Please repeat the records beneath this task exactly as they appear, but skip the images.

*** Source records Section Begins ***

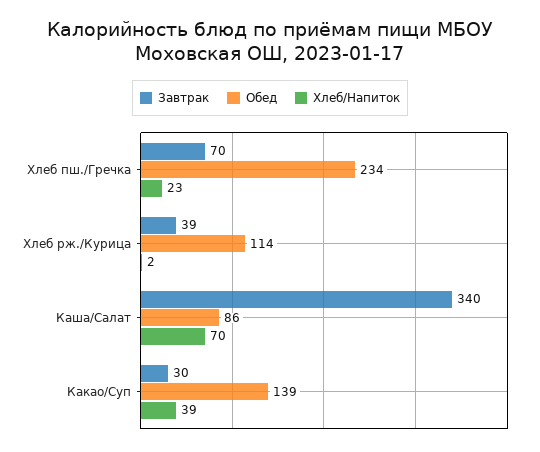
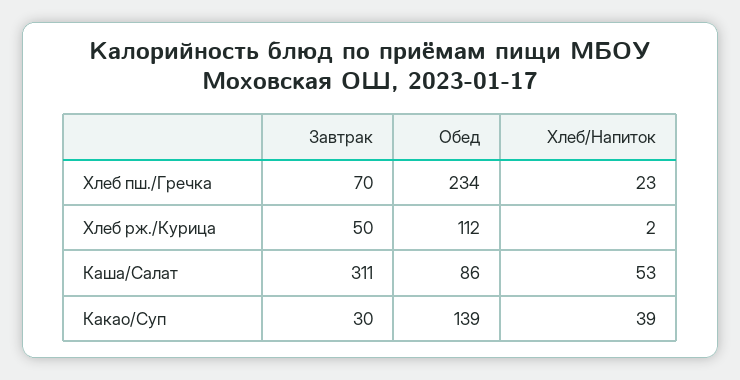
  {
    "Завтрак": {
      "Хлеб пш./Гречка": 70,
-     "Хлеб рж./Курица": 39,
+     "Хлеб рж./Курица": 50,
-     "Каша/Салат": 340,
+     "Каша/Салат": 311,
      "Какао/Суп": 30
    },
    "Обед": {
      "Хлеб пш./Гречка": 234,
-     "Хлеб рж./Курица": 114,
+     "Хлеб рж./Курица": 112,
      "Каша/Салат": 86,
      "Какао/Суп": 139
    },
    "Хлеб/Напиток": {
      "Хлеб пш./Гречка": 23,
      "Хлеб рж./Курица": 2,
-     "Каша/Салат": 70,
+     "Каша/Салат": 53,
      "Какао/Суп": 39
    }
  }

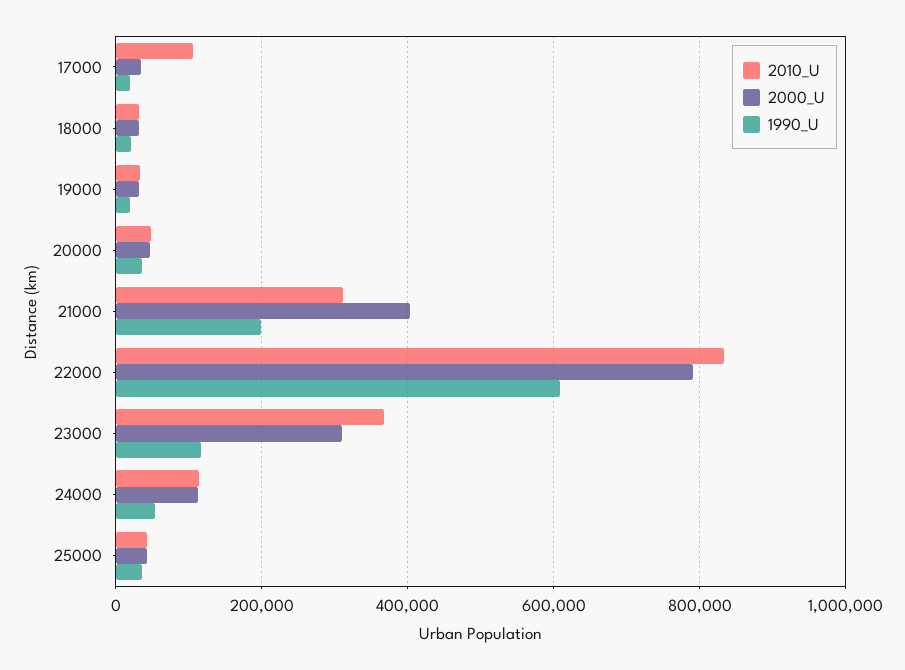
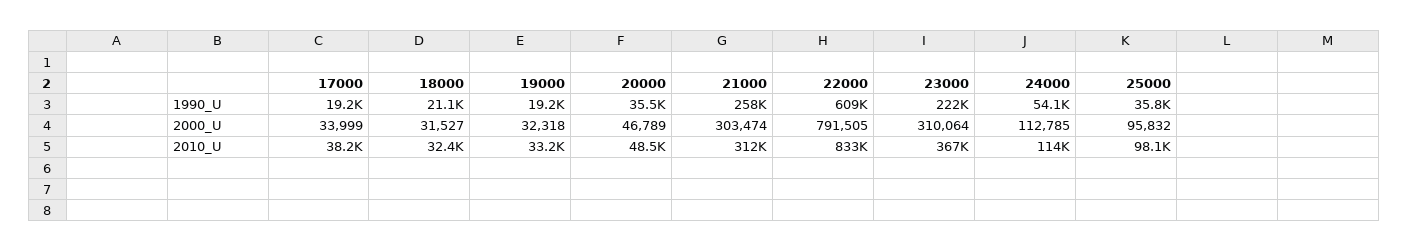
  {
    "2010_U": {
-     "17000": 100000,
+     "17000": 38200,
      "18000": 32400,
      "19000": 33200,
      "20000": 48500,
      "21000": 312000,
      "22000": 833000,
      "23000": 367000,
      "24000": 114000,
-     "25000": 40000
+     "25000": 98100
    },
    "2000_U": {
      "17000": 33999,
      "18000": 31527,
      "19000": 32318,
      "20000": 46789,
-     "21000": 400000,
+     "21000": 303474,
      "22000": 791505,
      "23000": 310064,
      "24000": 112785,
-     "25000": 40000
+     "25000": 95832
    },
    "1990_U": {
      "17000": 19200,
      "18000": 21100,
      "19000": 19200,
      "20000": 35500,
-     "21000": 200000,
+     "21000": 258000,
      "22000": 609000,
-     "23000": 120000,
+     "23000": 222000,
      "24000": 54100,
      "25000": 35800
    }
  }

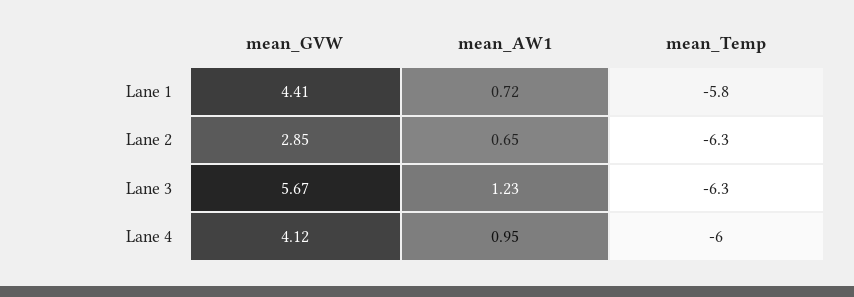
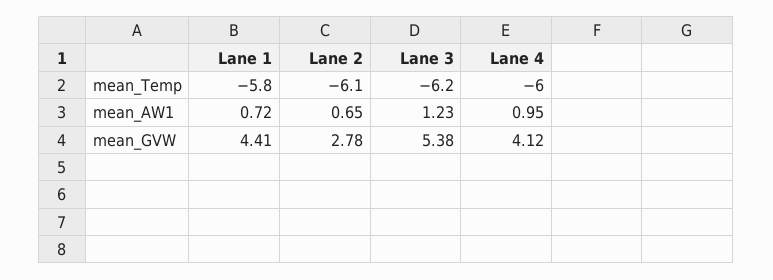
  {
    "mean_GVW": {
      "Lane 1": 4.41,
-     "Lane 2": 2.85,
+     "Lane 2": 2.78,
-     "Lane 3": 5.67,
+     "Lane 3": 5.38,
      "Lane 4": 4.12
    },
    "mean_AW1": {
      "Lane 1": 0.72,
      "Lane 2": 0.65,
      "Lane 3": 1.23,
      "Lane 4": 0.95
    },
    "mean_Temp": {
      "Lane 1": -5.8,
-     "Lane 2": -6.3,
+     "Lane 2": -6.1,
-     "Lane 3": -6.3,
+     "Lane 3": -6.2,
      "Lane 4": -6
    }
  }

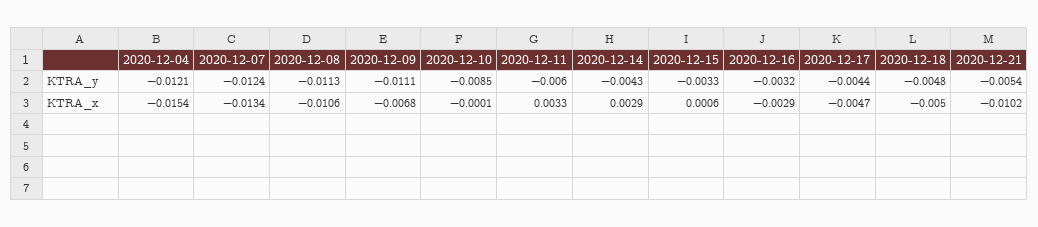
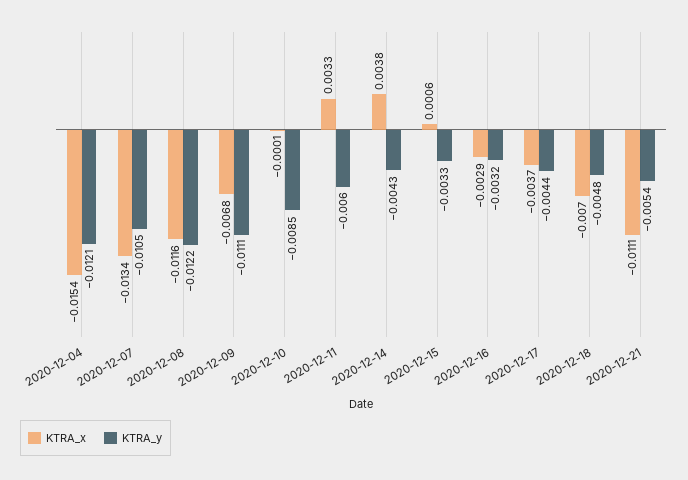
  {
    "KTRA_y": {
      "2020-12-04": -0.0121,
-     "2020-12-07": -0.0124,
+     "2020-12-07": -0.0105,
-     "2020-12-08": -0.0113,
+     "2020-12-08": -0.0122,
      "2020-12-09": -0.0111,
      "2020-12-10": -0.0085,
      "2020-12-11": -0.006,
      "2020-12-14": -0.0043,
      "2020-12-15": -0.0033,
      "2020-12-16": -0.0032,
      "2020-12-17": -0.0044,
      "2020-12-18": -0.0048,
      "2020-12-21": -0.0054
    },
    "KTRA_x": {
      "2020-12-04": -0.0154,
      "2020-12-07": -0.0134,
-     "2020-12-08": -0.0106,
+     "2020-12-08": -0.0116,
      "2020-12-09": -0.0068,
      "2020-12-10": -0.0001,
      "2020-12-11": 0.0033,
-     "2020-12-14": 0.0029,
+     "2020-12-14": 0.0038,
      "2020-12-15": 0.0006,
      "2020-12-16": -0.0029,
-     "2020-12-17": -0.0047,
+     "2020-12-17": -0.0037,
-     "2020-12-18": -0.005,
+     "2020-12-18": -0.007,
-     "2020-12-21": -0.0102
+     "2020-12-21": -0.0111
    }
  }

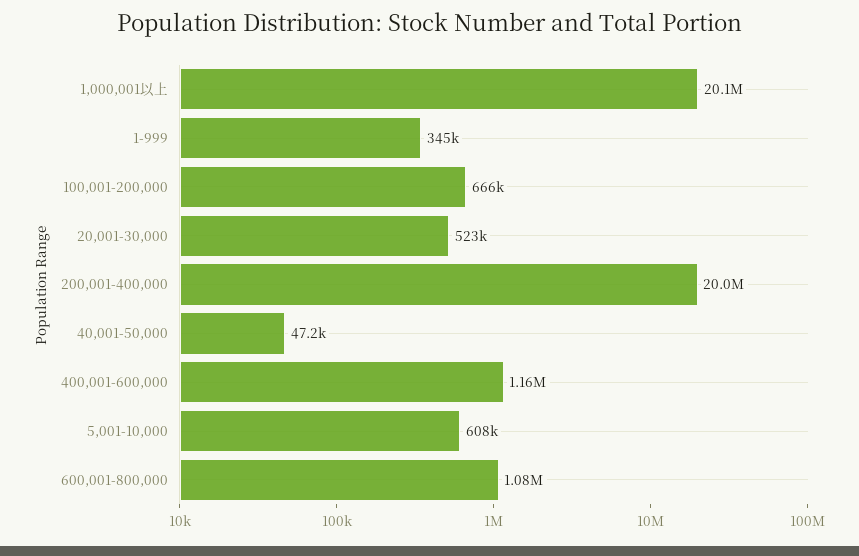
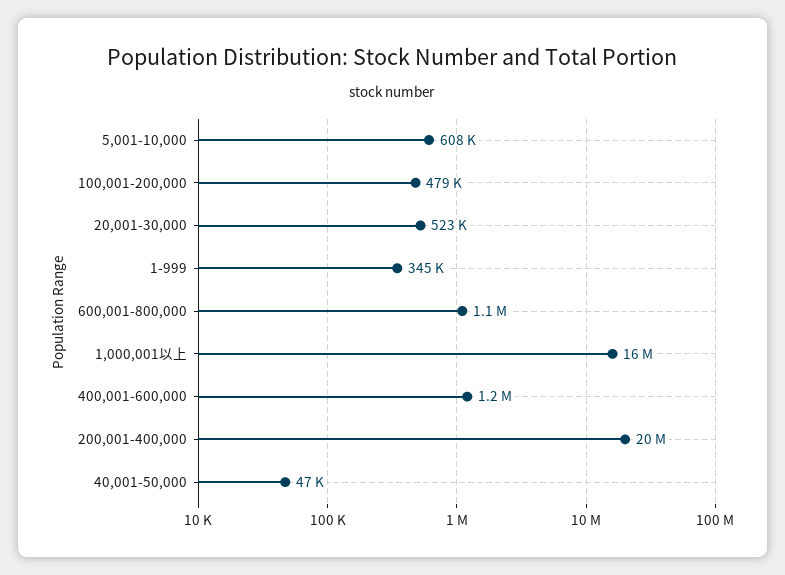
  {
-   "1,000,001以上": 20100000,
+   "1,000,001以上": 16000000,
    "1-999": 345000,
-   "100,001-200,000": 666000,
+   "100,001-200,000": 479000,
    "20,001-30,000": 523000,
    "200,001-400,000": 20000000,
    "40,001-50,000": 47200,
    "400,001-600,000": 1160000,
    "5,001-10,000": 608000,
    "600,001-800,000": 1080000
  }

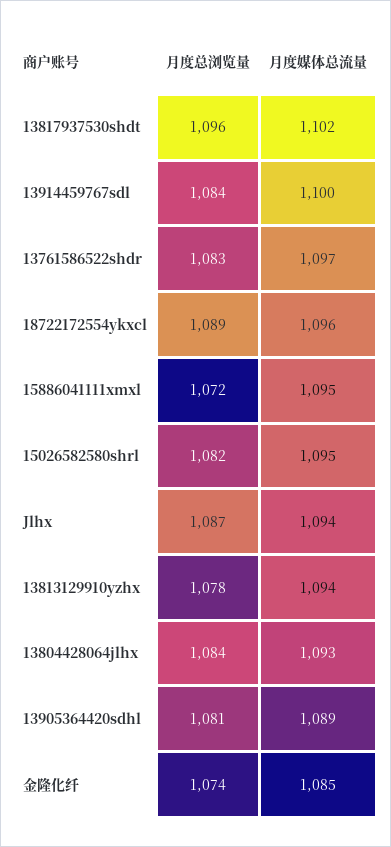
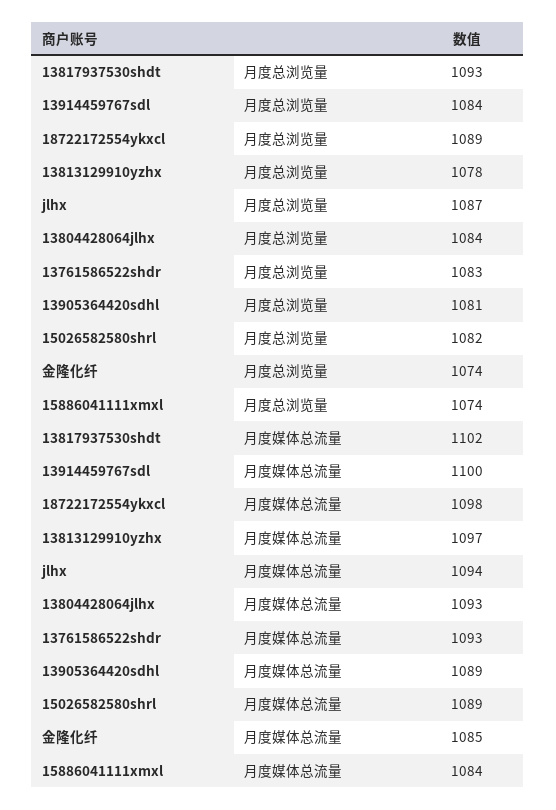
  {
    "月度总浏览量": {
-     "13817937530shdt": 1096,
+     "13817937530shdt": 1093,
      "13914459767sdl": 1084,
      "13761586522shdr": 1083,
      "18722172554ykxcl": 1089,
-     "15886041111xmxl": 1072,
+     "15886041111xmxl": 1074,
      "15026582580shrl": 1082,
      "Jlhx": 1087,
      "13813129910yzhx": 1078,
      "13804428064jlhx": 1084,
      "13905364420sdhl": 1081,
      "金隆化纤": 1074
    },
    "月度媒体总流量": {
      "13817937530shdt": 1102,
      "13914459767sdl": 1100,
-     "13761586522shdr": 1097,
+     "13761586522shdr": 1093,
-     "18722172554ykxcl": 1096,
+     "18722172554ykxcl": 1098,
-     "15886041111xmxl": 1095,
+     "15886041111xmxl": 1084,
-     "15026582580shrl": 1095,
+     "15026582580shrl": 1089,
      "Jlhx": 1094,
-     "13813129910yzhx": 1094,
+     "13813129910yzhx": 1097,
      "13804428064jlhx": 1093,
      "13905364420sdhl": 1089,
      "金隆化纤": 1085
    }
  }

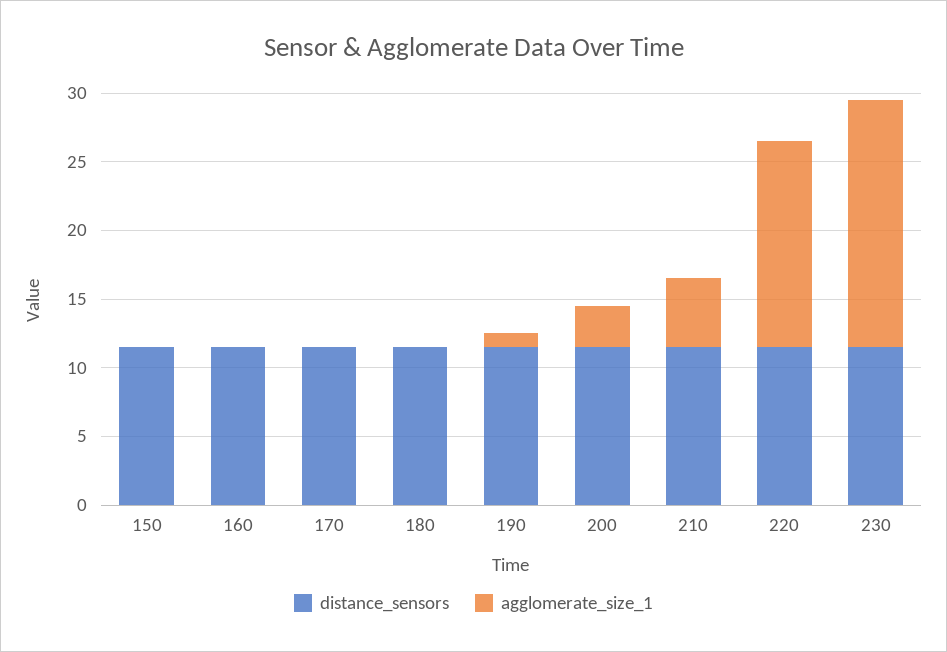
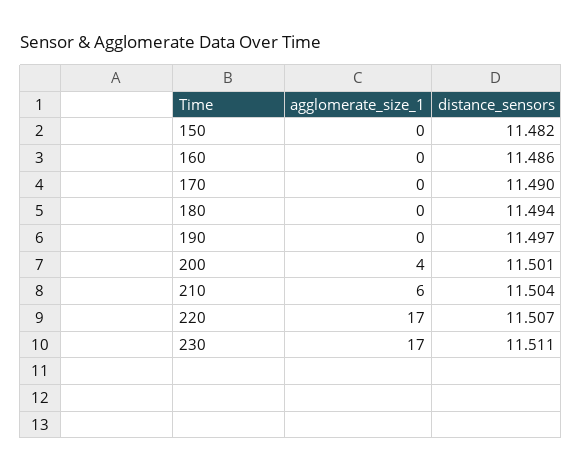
  {
    "distance_sensors": {
      "150": 11.482,
      "160": 11.486,
      "170": 11.49,
      "180": 11.494,
      "190": 11.497,
      "200": 11.501,
      "210": 11.504,
      "220": 11.507,
      "230": 11.511
    },
    "agglomerate_size_1": {
      "150": 0,
      "160": 0,
      "170": 0,
      "180": 0,
-     "190": 1,
+     "190": 0,
-     "200": 3,
+     "200": 4,
-     "210": 5,
+     "210": 6,
-     "220": 15,
+     "220": 17,
-     "230": 18
+     "230": 17
    }
  }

*** Source records Section Ends ***

:: Your solution ::
  {
    "Завтрак": {
      "Хлеб пш./Гречка": 70,
-     "Хлеб рж./Курица": 39,
+     "Хлеб рж./Курица": 50,
-     "Каша/Салат": 340,
+     "Каша/Салат": 311,
      "Какао/Суп": 30
    },
    "Обед": {
      "Хлеб пш./Гречка": 234,
-     "Хлеб рж./Курица": 114,
+     "Хлеб рж./Курица": 112,
      "Каша/Салат": 86,
      "Какао/Суп": 139
    },
    "Хлеб/Напиток": {
      "Хлеб пш./Гречка": 23,
      "Хлеб рж./Курица": 2,
-     "Каша/Салат": 70,
+     "Каша/Салат": 53,
      "Какао/Суп": 39
    }
  }

  {
    "2010_U": {
-     "17000": 100000,
+     "17000": 38200,
      "18000": 32400,
      "19000": 33200,
      "20000": 48500,
      "21000": 312000,
      "22000": 833000,
      "23000": 367000,
      "24000": 114000,
-     "25000": 40000
+     "25000": 98100
    },
    "2000_U": {
      "17000": 33999,
      "18000": 31527,
      "19000": 32318,
      "20000": 46789,
-     "21000": 400000,
+     "21000": 303474,
      "22000": 791505,
      "23000": 310064,
      "24000": 112785,
-     "25000": 40000
+     "25000": 95832
    },
    "1990_U": {
      "17000": 19200,
      "18000": 21100,
      "19000": 19200,
      "20000": 35500,
-     "21000": 200000,
+     "21000": 258000,
      "22000": 609000,
-     "23000": 120000,
+     "23000": 222000,
      "24000": 54100,
      "25000": 35800
    }
  }

  {
    "mean_GVW": {
      "Lane 1": 4.41,
-     "Lane 2": 2.85,
+     "Lane 2": 2.78,
-     "Lane 3": 5.67,
+     "Lane 3": 5.38,
      "Lane 4": 4.12
    },
    "mean_AW1": {
      "Lane 1": 0.72,
      "Lane 2": 0.65,
      "Lane 3": 1.23,
      "Lane 4": 0.95
    },
    "mean_Temp": {
      "Lane 1": -5.8,
-     "Lane 2": -6.3,
+     "Lane 2": -6.1,
-     "Lane 3": -6.3,
+     "Lane 3": -6.2,
      "Lane 4": -6
    }
  }

  {
    "KTRA_y": {
      "2020-12-04": -0.0121,
-     "2020-12-07": -0.0124,
+     "2020-12-07": -0.0105,
-     "2020-12-08": -0.0113,
+     "2020-12-08": -0.0122,
      "2020-12-09": -0.0111,
      "2020-12-10": -0.0085,
      "2020-12-11": -0.006,
      "2020-12-14": -0.0043,
      "2020-12-15": -0.0033,
      "2020-12-16": -0.0032,
      "2020-12-17": -0.0044,
      "2020-12-18": -0.0048,
      "2020-12-21": -0.0054
    },
    "KTRA_x": {
      "2020-12-04": -0.0154,
      "2020-12-07": -0.0134,
-     "2020-12-08": -0.0106,
+     "2020-12-08": -0.0116,
      "2020-12-09": -0.0068,
      "2020-12-10": -0.0001,
      "2020-12-11": 0.0033,
-     "2020-12-14": 0.0029,
+     "2020-12-14": 0.0038,
      "2020-12-15": 0.0006,
      "2020-12-16": -0.0029,
-     "2020-12-17": -0.0047,
+     "2020-12-17": -0.0037,
-     "2020-12-18": -0.005,
+     "2020-12-18": -0.007,
-     "2020-12-21": -0.0102
+     "2020-12-21": -0.0111
    }
  }

  {
-   "1,000,001以上": 20100000,
+   "1,000,001以上": 16000000,
    "1-999": 345000,
-   "100,001-200,000": 666000,
+   "100,001-200,000": 479000,
    "20,001-30,000": 523000,
    "200,001-400,000": 20000000,
    "40,001-50,000": 47200,
    "400,001-600,000": 1160000,
    "5,001-10,000": 608000,
    "600,001-800,000": 1080000
  }

  {
    "月度总浏览量": {
-     "13817937530shdt": 1096,
+     "13817937530shdt": 1093,
      "13914459767sdl": 1084,
      "13761586522shdr": 1083,
      "18722172554ykxcl": 1089,
-     "15886041111xmxl": 1072,
+     "15886041111xmxl": 1074,
      "15026582580shrl": 1082,
      "Jlhx": 1087,
      "13813129910yzhx": 1078,
      "13804428064jlhx": 1084,
      "13905364420sdhl": 1081,
      "金隆化纤": 1074
    },
    "月度媒体总流量": {
      "13817937530shdt": 1102,
      "13914459767sdl": 1100,
-     "13761586522shdr": 1097,
+     "13761586522shdr": 1093,
-     "18722172554ykxcl": 1096,
+     "18722172554ykxcl": 1098,
-     "15886041111xmxl": 1095,
+     "15886041111xmxl": 1084,
-     "15026582580shrl": 1095,
+     "15026582580shrl": 1089,
      "Jlhx": 1094,
-     "13813129910yzhx": 1094,
+     "13813129910yzhx": 1097,
      "13804428064jlhx": 1093,
      "13905364420sdhl": 1089,
      "金隆化纤": 1085
    }
  }

  {
    "distance_sensors": {
      "150": 11.482,
      "160": 11.486,
      "170": 11.49,
      "180": 11.494,
      "190": 11.497,
      "200": 11.501,
      "210": 11.504,
      "220": 11.507,
      "230": 11.511
    },
    "agglomerate_size_1": {
      "150": 0,
      "160": 0,
      "170": 0,
      "180": 0,
-     "190": 1,
+     "190": 0,
-     "200": 3,
+     "200": 4,
-     "210": 5,
+     "210": 6,
-     "220": 15,
+     "220": 17,
-     "230": 18
+     "230": 17
    }
  }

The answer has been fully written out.